Dataset excerpts
━━━━━━━━━━━━━━━━━━━━━━━━━━━━━━

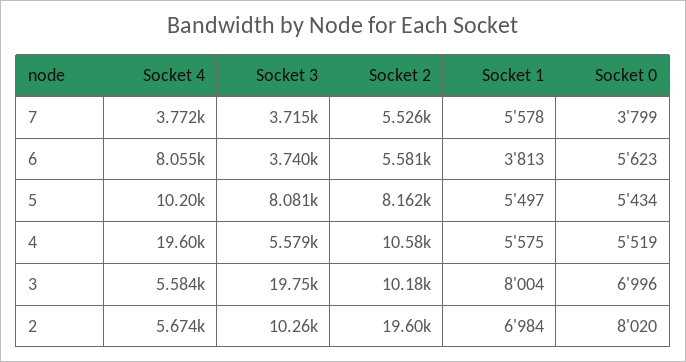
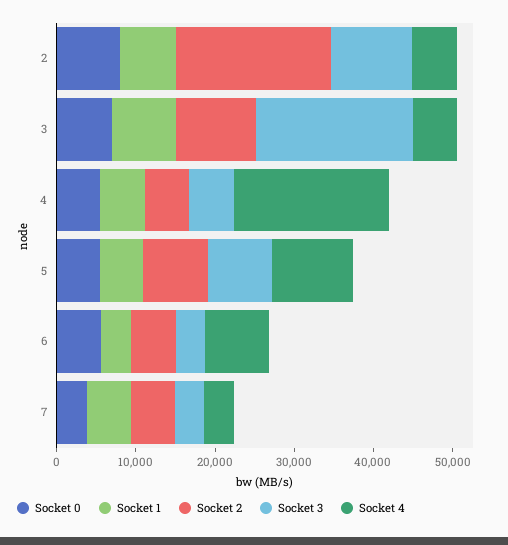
  {
    "Socket 4": {
      "7": 3772,
      "6": 8055,
      "5": 10200,
      "4": 19600,
      "3": 5584,
      "2": 5674
    },
    "Socket 3": {
      "7": 3715,
      "6": 3740,
      "5": 8081,
      "4": 5579,
      "3": 19750,
      "2": 10260
    },
    "Socket 2": {
      "7": 5526,
      "6": 5581,
      "5": 8162,
-     "4": 10580,
+     "4": 6000,
      "3": 10180,
      "2": 19600
    },
    "Socket 1": {
      "7": 5578,
      "6": 3813,
      "5": 5497,
      "4": 5575,
      "3": 8004,
      "2": 6984
    },
    "Socket 0": {
      "7": 3799,
      "6": 5623,
      "5": 5434,
      "4": 5519,
      "3": 6996,
      "2": 8020
    }
  }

━━━━━━━━━━━━━━━━━━━━━━━━━━━━━━

Restate the entries above word for word, minus the pictures.

  {
    "Socket 4": {
      "7": 3772,
      "6": 8055,
      "5": 10200,
      "4": 19600,
      "3": 5584,
      "2": 5674
    },
    "Socket 3": {
      "7": 3715,
      "6": 3740,
      "5": 8081,
      "4": 5579,
      "3": 19750,
      "2": 10260
    },
    "Socket 2": {
      "7": 5526,
      "6": 5581,
      "5": 8162,
-     "4": 10580,
+     "4": 6000,
      "3": 10180,
      "2": 19600
    },
    "Socket 1": {
      "7": 5578,
      "6": 3813,
      "5": 5497,
      "4": 5575,
      "3": 8004,
      "2": 6984
    },
    "Socket 0": {
      "7": 3799,
      "6": 5623,
      "5": 5434,
      "4": 5519,
      "3": 6996,
      "2": 8020
    }
  }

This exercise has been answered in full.